Pure Sn(MoO 4 ) 2 nano-sized particles and their Ni-doped samples were synthesized by co-precipitation method at the condition of ice bath, and these samples are amorphous and have no detectable gas response. After being thermally treated for 2 h at 500 °C, the above compound samples are crystalline and have high ethanol sensitivity. The sensor with pure Sn(MoO 4 ) 2 compound achieves a gas response as high as 194–500 ppm ethanol at 280 °C, and its corresponding response and recovery time is about 2 s and 12 s, respectively. Moreover, Ni doping can further improve the ethanol sensitivity of pure Sn(MoO 4 ) 2 compound. Sn 0.9 Ni 0.1 (MoO4) 1.9 compound shows an extremely high gas response of 975 to the same ethanol concentration at 260 °C, and its corresponding response and recovery time is about 1.5 s and 10.5 s, respectively.
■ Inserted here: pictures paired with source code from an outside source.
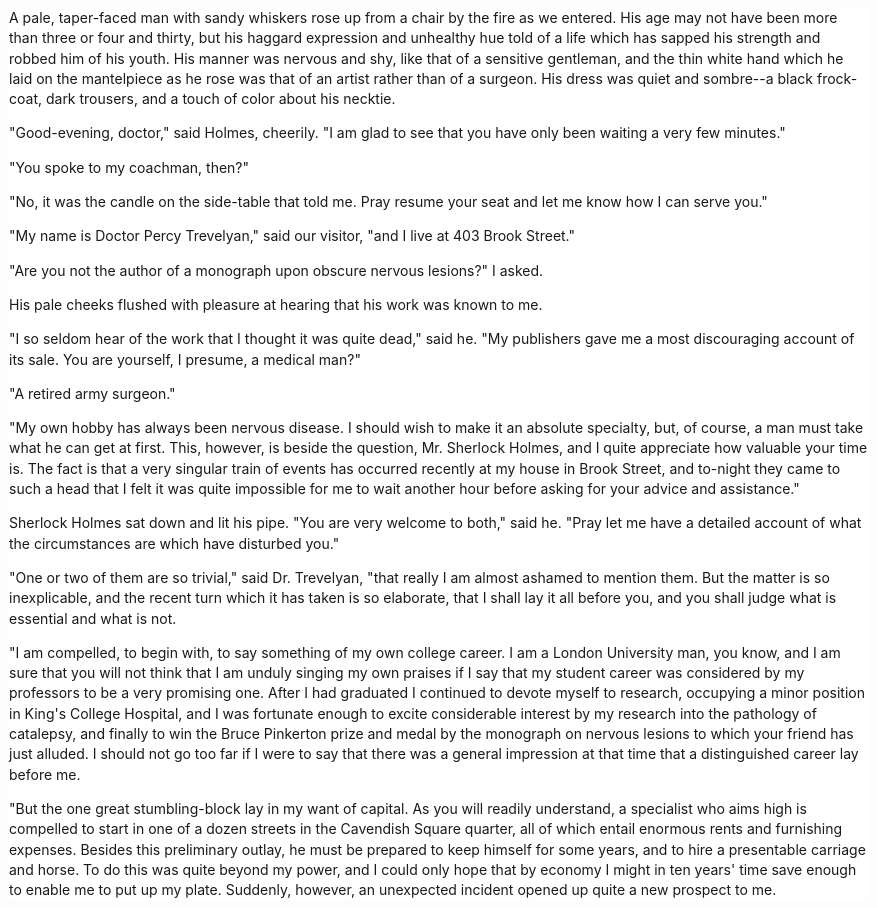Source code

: A pale, taper-faced man with sandy whiskers rose up from a chair by the fire as we entered. His age may not have been more than three or four and thirty, but his haggard expression and unhealthy hue told of a life which has sapped his strength and robbed him of his youth. His manner was nervous and shy, like that of a sensitive gentleman, and the thin white hand which he laid on the mantelpiece as he rose was that of an artist rather than of a surgeon. His dress was quiet and sombre--a black frock-coat, dark trousers, and a touch of color about his necktie.

"Good-evening, doctor," said Holmes, cheerily. "I am glad to see that you have only been waiting a very few minutes."

"You spoke to my coachman, then?"

"No, it was the candle on the side-table that told me. Pray resume your seat and let me know how I can serve you."

"My name is Doctor Percy Trevelyan," said our visitor, "and I live at 403 Brook Street."

"Are you not the author of a monograph upon obscure nervous lesions?" I asked.

His pale cheeks flushed with pleasure at hearing that his work was known to me.

"I so seldom hear of the work that I thought it was quite dead," said he. "My publishers gave me a most discouraging account of its sale. You are yourself, I presume, a medical man?"

"A retired army surgeon."

"My own hobby has always been nervous disease. I should wish to make it an absolute specialty, but, of course, a man must take what he can get at first. This, however, is beside the question, Mr. Sherlock Holmes, and I quite appreciate how valuable your time is. The fact is that a very singular train of events has occurred recently at my house in Brook Street, and to-night they came to such a head that I felt it was quite impossible for me to wait another hour before asking for your advice and assistance."

Sherlock Holmes sat down and lit his pipe. "You are very welcome to both," said he. "Pray let me have a detailed account of what the circumstances are which have disturbed you."

"One or two of them are so trivial," said Dr. Trevelyan, "that really I am almost ashamed to mention them. But the matter is so inexplicable, and the recent turn which it has taken is so elaborate, that I shall lay it all before you, and you shall judge what is essential and what is not.

"I am compelled, to begin with, to say something of my own college career. I am a London University man, you know, and I am sure that you will not think that I am unduly singing my own praises if I say that my student career was considered by my professors to be a very promising one. After I had graduated I continued to devote myself to research, occupying a minor position in King's College Hospital, and I was fortunate enough to excite considerable interest by my research into the pathology of catalepsy, and finally to win the Bruce Pinkerton prize and medal by the monograph on nervous lesions to which your friend has just alluded. I should not go too far if I were to say that there was a general impression at that time that a distinguished career lay before me.

"But the one great stumbling-block lay in my want of capital. As you will readily understand, a specialist who aims high is compelled to start in one of a dozen streets in the Cavendish Square quarter, all of which entail enormous rents and furnishing expenses. Besides this preliminary outlay, he must be prepared to keep himself for some years, and to hire a presentable carriage and horse. To do this was quite beyond my power, and I could only hope that by economy I might in ten years' time save enough to enable me to put up my plate. Suddenly, however, an unexpected incident opened up quite a new prospect to me.
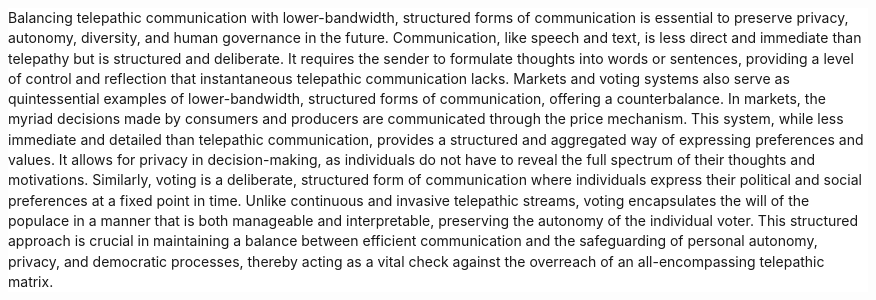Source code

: Balancing telepathic communication with lower-bandwidth, structured forms of communication is essential to preserve privacy, autonomy, diversity, and human governance in the future. Communication, like speech and text, is less direct and immediate than telepathy but is structured and deliberate. It requires the sender to formulate thoughts into words or sentences, providing a level of control and reflection that instantaneous telepathic communication lacks. Markets and voting systems also serve as quintessential examples of lower-bandwidth, structured forms of communication, offering a counterbalance. In markets, the myriad decisions made by consumers and producers are communicated through the price mechanism. This system, while less immediate and detailed than telepathic communication, provides a structured and aggregated way of expressing preferences and values. It allows for privacy in decision-making, as individuals do not have to reveal the full spectrum of their thoughts and motivations. Similarly, voting is a deliberate, structured form of communication where individuals express their political and social preferences at a fixed point in time. Unlike continuous and invasive telepathic streams, voting encapsulates the will of the populace in a manner that is both manageable and interpretable, preserving the autonomy of the individual voter. This structured approach is crucial in maintaining a balance between efficient communication and the safeguarding of personal autonomy, privacy, and democratic processes, thereby acting as a vital check against the overreach of an all-encompassing telepathic matrix.

[^Jaron]: Jaron Lanier, _You Are Not a Gadget a Manifesto_, (London [Etc.]: Penguin Books, 2011).

[^vanLeeuwen]: P. van Leeuwen, D. Geue, Michael Thiel, Dirk Cysarz, S Lange, Marino Romano, Niels Wessel, Jürgen Kurths, and Dietrich Grönemeyer, “Influence of Paced Maternal Breathing on Fetal–Maternal Heart Rate Coordination,” _Proceedings of the National Academy of Sciences of the United States of America_ 106, no. 33 (August 18, 2009): 13661–66. https://doi.org/10.1073/pnas.0901049106.

[^JudithFernandez]: Judith Fernandez, "Olfactory interfaces: toward implicit human-computer interaction across the consciousness continuum," Diss. Massachusetts Institute of Technology, School of Architecture and Planning, Program in Media Arts and Sciences, 2020.

[^Homuncular]: Andrea Won, Jeremy Bailenson, Jimmy Lee, and Jaron Lanier, "Homuncular Flexibility in Virtual Reality," _Journal of Computer-Mediated Communication_, Volume 20, Issue 3, 1 May 2015, Pages 241–259, https://doi.org/10.1111/jcc4.12107

[^RealTime]: Han Huang, Fernanda De La Torre, Cathy Fang, Andrzej Banburski-Fahey, Judith Amores, and Jaron Lanier. “Real-Time Animation Generation and Control on Rigged Models via Large Language Models,” arXiv (Cornell University, February 15, 2024), https://arxiv.org/pdf/2310.17838.pdf (Originally at the 37th Conference on Neural Information Processing Systems (NeurIPS) Workshop on ML for Creativity and Design in 2023).

[^WalkingNat]: Henri Lorach, Andrea Galvez, Valeria Spagnolo, et al., Walking naturally after spinal cord injury using a brain–spine interface, _Nature_ 618, 126–133 (2023), https://doi.org/10.1038/s41586-023-06094-5





[^Odaiba]: The entire artificial island of Odaiba on which Miraikan sits is something of a monument to ⿻.  It contains a monument to [Doraemon](https://en.wikipedia.org/wiki/Doraemon), a Manga robotic cat from the future who in Japanese cartoons of the 1970s returned to guide the imagination of children in the present, who has been a [major inspiration](https://www.klook.com/en-US/activity/96105-the-doraemon-taipei-2023/) in Taiwan.  The largest mall on the island is named [DiverCity](https://www.tokyo-odaiba.net/en/genre/%E3%83%80%E3%82%A4%E3%83%90%E3%83%BC%E3%82%B7%E3%83%86%E3%82%A3%E6%9D%B1%E4%BA%AC-%E3%83%97%E3%83%A9%E3%82%B6/) and is devoted to the role of diversity in innovation.
[^B2B]: Rao et al., op. cit.
[^feedback]: Hengameh Marzbani, Hamid Reza Marateb and Marjan Mansourian, "Neurofeedback: A Comprehensive Review on System Design, Methodology and Clinical Applicaitons", *Basic Clinical Neuroscience* 7, no, 2: 143-158.
[^dystopias]: E. M. Forster, "The Machine Stops", *Oxford and Cambridge Review*  November 1909.  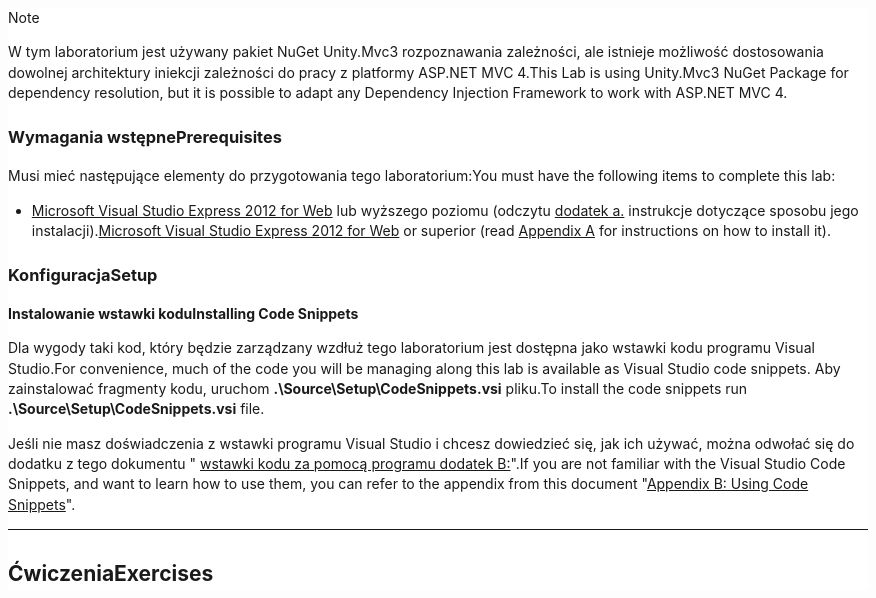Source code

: > [!NOTE]
> <span data-ttu-id="62a0b-140">W tym laboratorium jest używany pakiet NuGet Unity.Mvc3 rozpoznawania zależności, ale istnieje możliwość dostosowania dowolnej architektury iniekcji zależności do pracy z platformy ASP.NET MVC 4.</span><span class="sxs-lookup"><span data-stu-id="62a0b-140">This Lab is using Unity.Mvc3 NuGet Package for dependency resolution, but it is possible to adapt any Dependency Injection Framework to work with ASP.NET MVC 4.</span></span>


<a id="Prerequisites"></a>

<a id="Prerequisites"></a>
### <a name="prerequisites"></a><span data-ttu-id="62a0b-141">Wymagania wstępne</span><span class="sxs-lookup"><span data-stu-id="62a0b-141">Prerequisites</span></span>

<span data-ttu-id="62a0b-142">Musi mieć następujące elementy do przygotowania tego laboratorium:</span><span class="sxs-lookup"><span data-stu-id="62a0b-142">You must have the following items to complete this lab:</span></span>

- <span data-ttu-id="62a0b-143">[Microsoft Visual Studio Express 2012 for Web](https://www.microsoft.com/visualstudio/eng/products/visual-studio-express-for-web) lub wyższego poziomu (odczytu [dodatek a.](#AppendixA) instrukcje dotyczące sposobu jego instalacji).</span><span class="sxs-lookup"><span data-stu-id="62a0b-143">[Microsoft Visual Studio Express 2012 for Web](https://www.microsoft.com/visualstudio/eng/products/visual-studio-express-for-web) or superior (read [Appendix A](#AppendixA) for instructions on how to install it).</span></span>

<a id="Setup"></a>

<a id="Setup"></a>
### <a name="setup"></a><span data-ttu-id="62a0b-144">Konfiguracja</span><span class="sxs-lookup"><span data-stu-id="62a0b-144">Setup</span></span>

<span data-ttu-id="62a0b-145">**Instalowanie wstawki kodu**</span><span class="sxs-lookup"><span data-stu-id="62a0b-145">**Installing Code Snippets**</span></span>

<span data-ttu-id="62a0b-146">Dla wygody taki kod, który będzie zarządzany wzdłuż tego laboratorium jest dostępna jako wstawki kodu programu Visual Studio.</span><span class="sxs-lookup"><span data-stu-id="62a0b-146">For convenience, much of the code you will be managing along this lab is available as Visual Studio code snippets.</span></span> <span data-ttu-id="62a0b-147">Aby zainstalować fragmenty kodu, uruchom **.\Source\Setup\CodeSnippets.vsi** pliku.</span><span class="sxs-lookup"><span data-stu-id="62a0b-147">To install the code snippets run **.\Source\Setup\CodeSnippets.vsi** file.</span></span>

<span data-ttu-id="62a0b-148">Jeśli nie masz doświadczenia z wstawki programu Visual Studio i chcesz dowiedzieć się, jak ich używać, można odwołać się do dodatku z tego dokumentu &quot; [wstawki kodu za pomocą programu dodatek B:](#AppendixB)&quot;.</span><span class="sxs-lookup"><span data-stu-id="62a0b-148">If you are not familiar with the Visual Studio Code Snippets, and want to learn how to use them, you can refer to the appendix from this document &quot;[Appendix B: Using Code Snippets](#AppendixB)&quot;.</span></span>

* * *

<a id="Exercises"></a>

<a id="Exercises"></a>
## <a name="exercises"></a><span data-ttu-id="62a0b-149">Ćwiczenia</span><span class="sxs-lookup"><span data-stu-id="62a0b-149">Exercises</span></span>
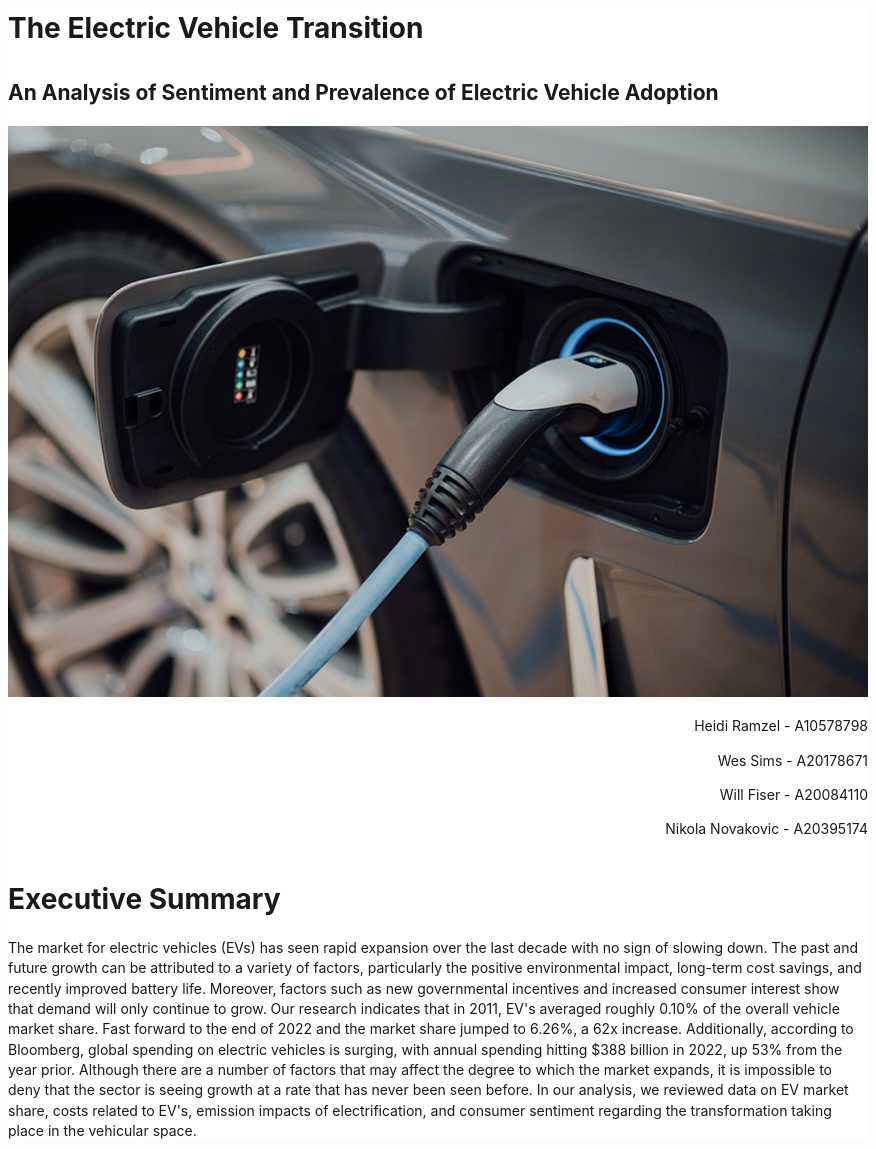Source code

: # The Electric Vehicle Transition

## An Analysis of Sentiment and Prevalence of Electric Vehicle Adoption 
![Image 1](assets/Cover%20Photo.png)

<p style="text-align: right">
Heidi Ramzel - A10578798</p>


<p style="text-align: right">
Wes Sims - A20178671</p>


<p style="text-align: right">
Will Fiser - A20084110</p>


<p style="text-align: right">
Nikola Novakovic - A20395174</p>

# Executive Summary
The market for electric vehicles (EVs) has seen rapid expansion over the last decade with no sign of slowing down. The past and future growth can be attributed to a variety of factors, particularly the positive environmental impact, long-term cost savings, and recently improved battery life. Moreover, factors such as new governmental incentives and increased consumer interest show that demand will only continue to grow. Our research indicates that in 2011, EV's averaged roughly 0.10% of the overall vehicle market share. Fast forward to the end of 2022 and the market share jumped to 6.26%, a 62x increase. Additionally, according to Bloomberg, global spending on electric vehicles is surging, with annual spending hitting $388 billion in 2022, up 53% from the year prior. Although there are a number of factors that may affect the degree to which the market expands, it is impossible to deny that the sector is seeing growth at a rate that has never been seen before. In our analysis, we reviewed data on EV market share, costs related to EV's, emission impacts of electrification, and consumer sentiment regarding the transformation taking place in the vehicular space. <br>
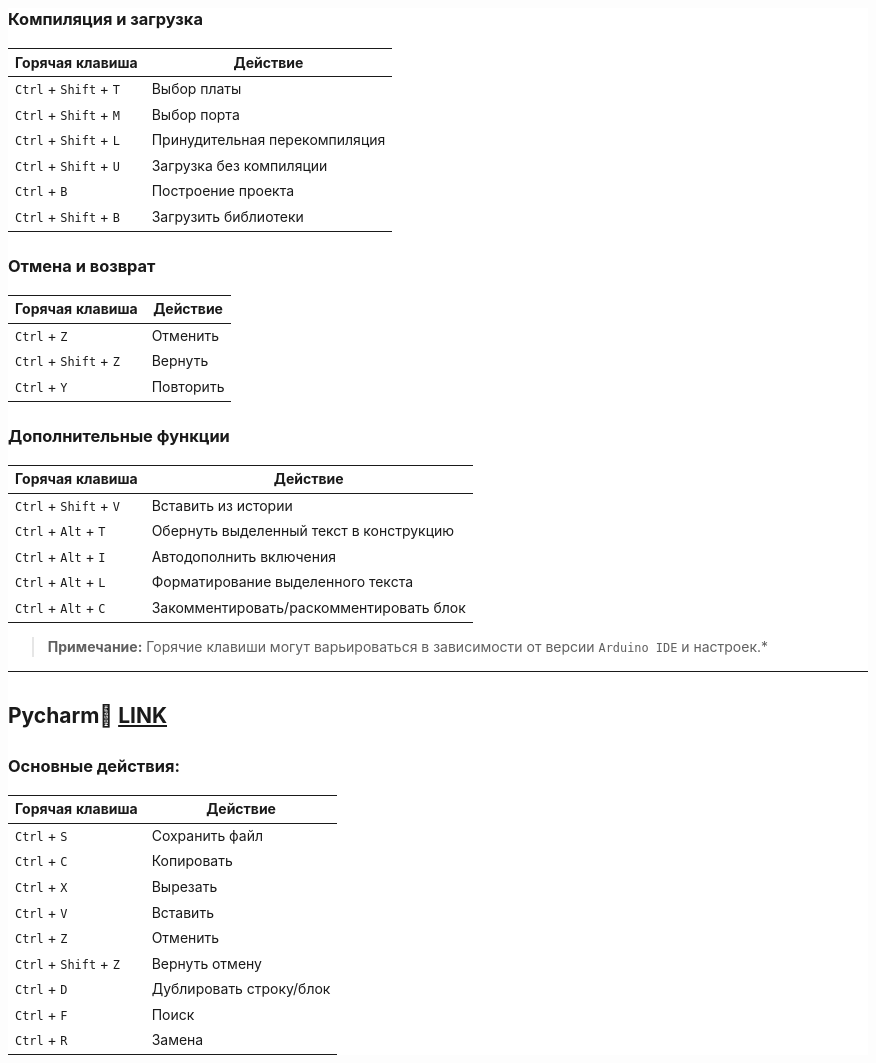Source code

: ### Компиляция и загрузка
| Горячая клавиша        | Действие                      |
|------------------------|-------------------------------|
| `Ctrl` + `Shift` + `T` | Выбор платы                   |
| `Ctrl` + `Shift` + `M` | Выбор порта                   |
| `Ctrl` + `Shift` + `L` | Принудительная перекомпиляция |
| `Ctrl` + `Shift` + `U` | Загрузка без компиляции       |
| `Ctrl` + `B`           | Построение проекта            |
| `Ctrl` + `Shift` + `B` | Загрузить библиотеки          |

### Отмена и возврат
| Горячая клавиша        | Действие  |
|------------------------|-----------|
| `Ctrl` + `Z`           | Отменить  |
| `Ctrl` + `Shift` + `Z` | Вернуть   |
| `Ctrl` + `Y`           | Повторить |

### Дополнительные функции
| Горячая клавиша        | Действие                                |
|------------------------|-----------------------------------------|
| `Ctrl` + `Shift` + `V` | Вставить из истории                     |
| `Ctrl` + `Alt` + `T`   | Обернуть выделенный текст в конструкцию |
| `Ctrl` + `Alt` + `I`   | Автодополнить включения                 |
| `Ctrl` + `Alt` + `L`   | Форматирование выделенного текста       |
| `Ctrl` + `Alt` + `C`   | Закомментировать/раскомментировать блок |

> __Примечание:__ Горячие клавиши могут варьироваться
в зависимости от версии `Arduino IDE` и настроек.*
___

## Pycharm🐍 [LINK](https://www.jetbrains.com/pycharm/)
<a id="pycharm"></a>

### Основные действия:
| Горячая клавиша        | Действие                 |
|------------------------|--------------------------|
| `Ctrl` + `S`           | Сохранить файл           |
| `Ctrl` + `C`           | Копировать               |
| `Ctrl` + `X`           | Вырезать                 |
| `Ctrl` + `V`           | Вставить                 |
| `Ctrl` + `Z`           | Отменить                 |
| `Ctrl` + `Shift` + `Z` | Вернуть отмену           |
| `Ctrl` + `D`           | Дублировать строку/блок  |
| `Ctrl` + `F`           | Поиск                    |
| `Ctrl` + `R`           | Замена                   |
Possible reasons for the superior ethanol sensitivity were discussed from the crystalline structure and the role of Ni doping. • Sn(MoO 4 ) 2 crystalline nanoparticles and Ni-doped counterparts were prepared. • Pure Sn(MoO 4 ) 2 crystalline nanoparticles has high ethanol sensitivity. • Ni-doping can further improve the ethanol sensitivity of the pure samples. • Various factors and their synergy effects account for the high gas sensitivity.